The findings show that the followers of 80/20 rule of marketing might just have to tweak their strategy as marketers can no longer expect 20 percent of their portfolio to drive 80 percent of their sales because brand disloyalty is on the rise.

In terms numbers, the increasing disloyalty can be seen from the fact that only 8 percent of global consumers are loyal to the brands and products they’ve always bought; the rest of them are disloyal in the sense that they won’t continue buying the same brand over and over. In the US, this percentage is around 9 percent; the same is staggeringly low in Pakistan – only 6 percent consumers being considered brand loyalist.

The key factors identified for tempting consumers to try a different brand or switch altogether are the value for money, price/promo, superior quality/function, and convenience, largely in that order. However, demographic as well as economic categorisation also acts in determining which influencer takes precedence. In Pakistan, value for money is the top most factors in influencing a switch or a consideration to switch.
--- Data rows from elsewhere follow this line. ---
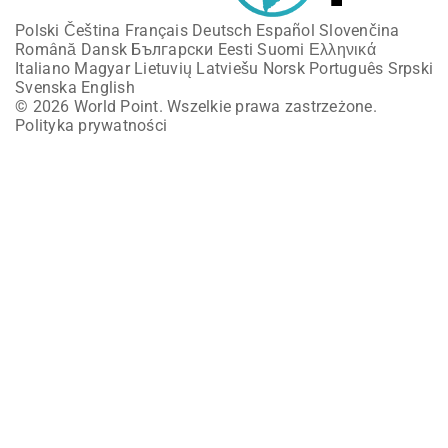
Polski
Čeština
Français
Deutsch
Español
Slovenčina
Română
Dansk
Български
Eesti
Suomi
Ελληνικά
Italiano
Magyar
Lietuvių
Latviešu
Norsk
Português
Srpski
Svenska
English
© 2026 World Point. Wszelkie prawa zastrzeżone.
Polityka prywatności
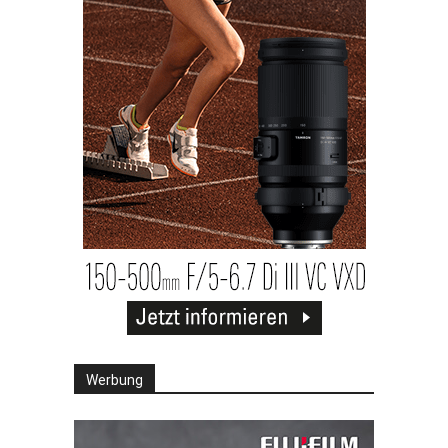
Werbung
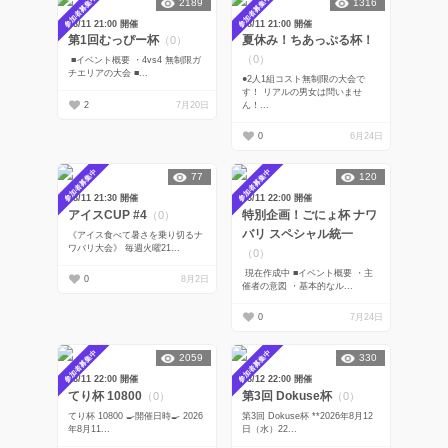
参加者募集中
参加者募集中
2189
1316
08/11 21:00 開催
08/11 21:00 開催
第1回むっぴー杯
夏休み！ちあっぷる杯！
（0）
（0）
■イベント概要 ・4vs4 無制限ガ
チエリアの大会 ■...
●2人1組コスト無制限の大会で
す！ リアルの男女は問いませ
2
7月20日
ん！...
0
6月24日
参加者募集中
参加者募集中
77
120
08/11 21:30 開催
08/11 22:00 開催
アイスCUP #4
特別企画！ごにょ杯 ナワ
（0）
バリ スペシャル統一
《アイス食べて暑さを乗り切るナ
ワバリ大会》 毎週火曜21...
（0）
現在作成中 ■イベント概要 ・主
0
8月2日
催者の意図 ・基本的なル...
0
7月24日
参加者募集中
参加者募集中
2059
330
08/11 22:00 開催
08/12 22:00 開催
てり杯 10800
第3回 Dokuse杯
（0）
（0）
てり杯 10800 🍳開催日時🍳 2026
第3回 Dokuse杯 **2026年8月12
年8月11...
日（水）22...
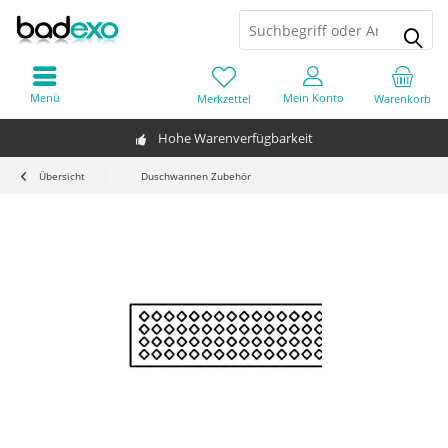
Menü
Mein Konto
Merkzettel
Warenkorb
Hohe Warenverfügbarkeit
Übersicht
Duschwannen Zubehör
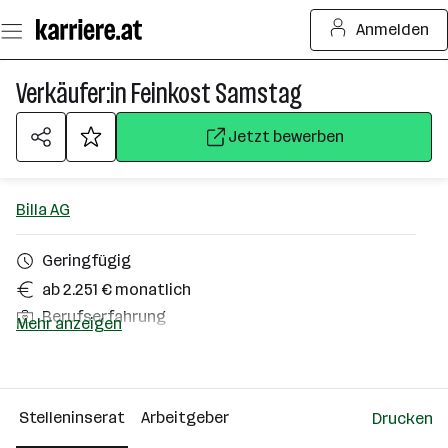
Zum
Anmelden
Seiteninhalt
springen
Verkäufer:in Feinkost Samstag
Jetzt bewerben
Billa AG
Geringfügig
ab 2.251 € monatlich
Berufserfahrung
Mehr anzeigen
Reichenau im Mühlkreis
Über das Unternehmen
Stelleninserat
Arbeitgeber
Drucken
10000+ Mitarbeiter*innen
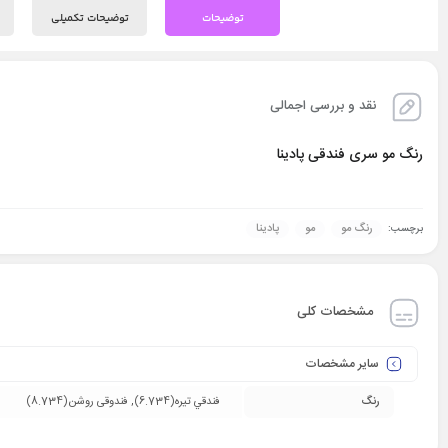
توضیحات
توضیحات تکمیلی
نقد و بررسی اجمالی
رنگ مو سری فندقی پادینا
رنگ مو
مو
پادینا
برچسب:
مشخصات کلی
سایر مشخصات
رنگ
فندقي تيره(6.734), فندوقی روشن(8.734)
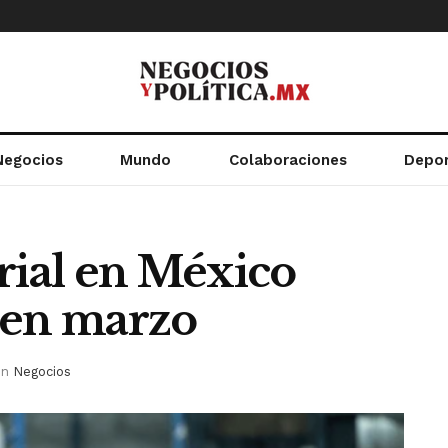
Negocios
Mundo
Colaboraciones
Depo
rial en México
 en marzo
in
Negocios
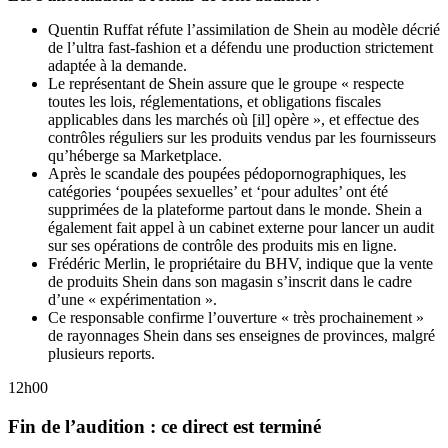
Quentin Ruffat réfute l’assimilation de Shein au modèle décrié
de l’ultra fast-fashion et a défendu une production strictement
adaptée à la demande.
Le représentant de Shein assure que le groupe « respecte
toutes les lois, réglementations, et obligations fiscales
applicables dans les marchés où [il] opère », et effectue des
contrôles réguliers sur les produits vendus par les fournisseurs
qu’héberge sa Marketplace.
Après le scandale des poupées pédopornographiques, les
catégories ‘poupées sexuelles’ et ‘pour adultes’ ont été
supprimées de la plateforme partout dans le monde. Shein a
également fait appel à un cabinet externe pour lancer un audit
sur ses opérations de contrôle des produits mis en ligne.
Frédéric Merlin, le propriétaire du BHV, indique que la vente
de produits Shein dans son magasin s’inscrit dans le cadre
d’une « expérimentation ».
Ce responsable confirme l’ouverture « très prochainement »
de rayonnages Shein dans ses enseignes de provinces, malgré
plusieurs reports.
12h00
Fin de l’audition : ce direct est terminé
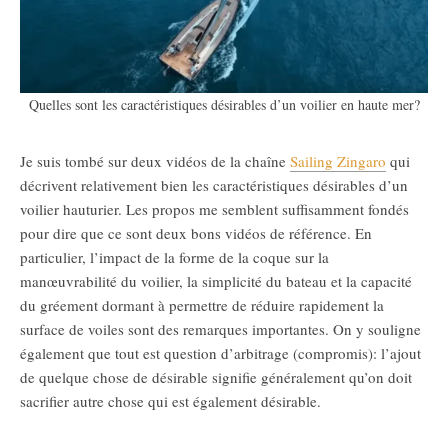
Quelles sont les caractéristiques désirables d’un voilier en haute mer?
Je suis tombé sur deux vidéos de la chaîne
Sailing Zingaro
qui
décrivent relativement bien les caractéristiques désirables d’un
voilier hauturier. Les propos me semblent suffisamment fondés
pour dire que ce sont deux bons vidéos de référence. En
particulier, l’impact de la forme de la coque sur la
manœuvrabilité du voilier, la simplicité du bateau et la capacité
du gréement dormant à permettre de réduire rapidement la
surface de voiles sont des remarques importantes. On y souligne
également que tout est question d’arbitrage (compromis): l’ajout
de quelque chose de désirable signifie généralement qu’on doit
sacrifier autre chose qui est également désirable.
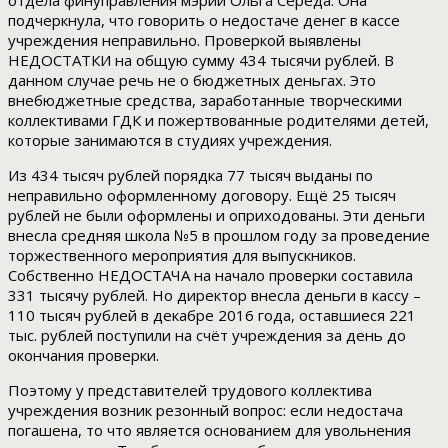
отдела финуправления мэрии Ольга Середа. Она
подчеркнула, что говорить о недостаче денег в кассе
учреждения неправильно. Проверкой выявлены
НЕДОСТАТКИ на общую сумму 434 тысячи рублей. В
данном случае речь не о бюджетных деньгах. Это
внебюджетные средства, заработанные творческими
коллективами ГДК и пожертвованные родителями детей,
которые занимаются в студиях учреждения.
Из 434 тысяч рублей порядка 77 тысяч выданы по
неправильно оформленному договору. Ещё 25 тысяч
рублей не были оформлены и оприходованы. Эти деньги
внесла средняя школа №5 в прошлом году за проведение
торжественного мероприятия для выпускников.
Собственно НЕДОСТАЧА на начало проверки составила
331 тысячу рублей. Но директор внесла деньги в кассу –
110 тысяч рублей в декабре 2016 года, оставшиеся 221
тыс. рублей поступили на счёт учреждения за день до
окончания проверки.
Поэтому у представителей трудового коллектива
учреждения возник резонный вопрос: если недостача
погашена, то что является основанием для увольнения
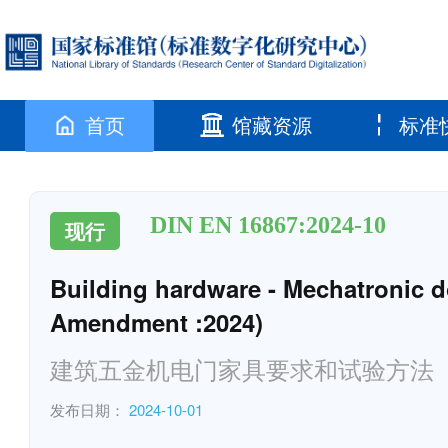
首页
馆藏资源
标准
DIN EN 16867:2024-10
现行
Building hardware - Mechatronic d
Amendment :2024)
建筑五金机电门家具要求和试验方法（包
发布日期：
2024-10-01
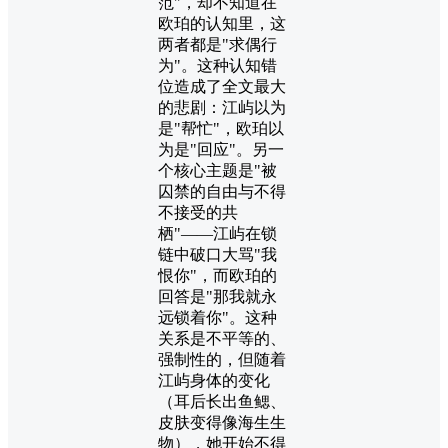
范"，却不知道在
欧珀的认知里，这
两者都是"求偶行
为"。这种认知错
位造成了全文最大
的悲剧：江屿以为
是"帮忙"，欧珀以
为是"回应"。另一
个核心主题是"被
囚禁的自由与不得
不接受的共
栖"——江屿在锁
链中破口大骂"我
恨你"，而欧珀的
回答是"那我就永
远锁着你"。这种
关系是不平等的、
强制性的，但随着
江屿身体的变化
（耳后长出鱼鳃、
皮肤变得像海生生
物），她开始不得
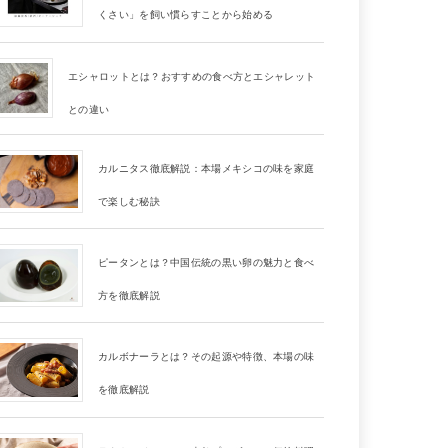
くさい」を飼い慣らすことから始める
エシャロットとは？おすすめの食べ方とエシャレット
との違い
カルニタス徹底解説：本場メキシコの味を家庭
で楽しむ秘訣
ピータンとは？中国伝統の黒い卵の魅力と食べ
方を徹底解説
カルボナーラとは？その起源や特徴、本場の味
を徹底解説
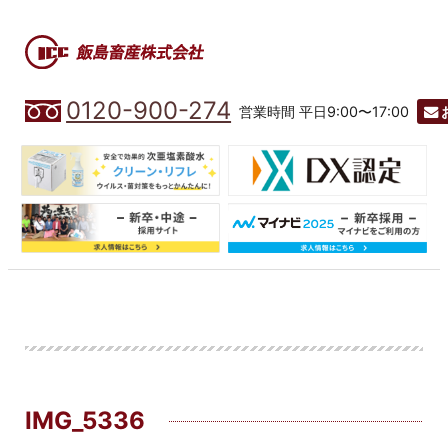
0120-900-274
営業時間 平日9:00〜17:00
IMG_5336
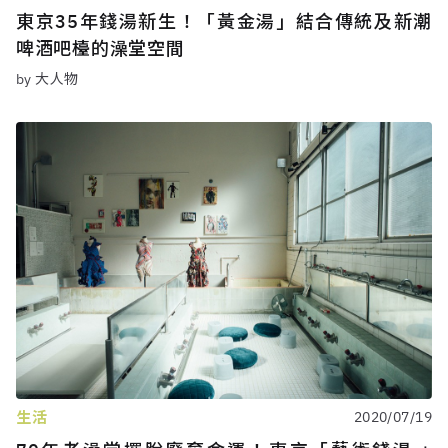
東京35年錢湯新生！「黃金湯」結合傳統及新潮
啤酒吧檯的澡堂空間
by 大人物
生活
2020/07/19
Consumers today are on the lookout for new brands, ready to at least try new names actively or passively as the competition rises, and they are continuously bombarded with information and awareness for better, improved or just an equivalent version.

The crux of the study is that brands can no longer bank on loyalty of the consumers to succeed. It makes little sense to focus on this small segment of the population. Brands could yield better results if they start focusing on the 90-95 percent of the population that isn’t brand loyal anymore. Strategising for population that is enthralled with new products, varied choices and increasing domestic catch-ups with global players can be the trick in the developing countries.

And when a developing country is going through an economic turmoil - as the case with Pakistan – staying loyal to brands becomes even more difficult. As GDP growth slows, inflation rises, currency comes under continuous devaluation threat, interest rate continue to spike, and the distinction between necessity versus comfort of luxury becomes stark, brand loyalty becomes an irrelevant concept.